[Extracted records]
........
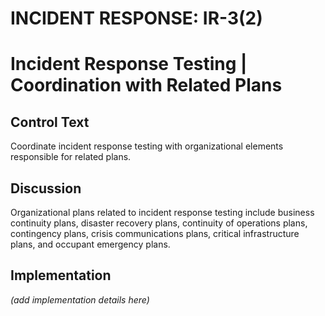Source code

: # INCIDENT RESPONSE: IR-3(2)
# Incident Response Testing | Coordination with Related Plans

## Control Text

Coordinate incident response testing with organizational elements responsible for related plans.

## Discussion

Organizational plans related to incident response testing include business continuity plans, disaster recovery plans, continuity of operations plans, contingency plans, crisis communications plans, critical infrastructure plans, and occupant emergency plans.

## Implementation

_(add implementation details here)_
........
- Task
Where a line in the records above includes the string "with", show it.

- Solution
# Incident Response Testing | Coordination with Related Plans
Coordinate incident response testing with organizational elements responsible for related plans.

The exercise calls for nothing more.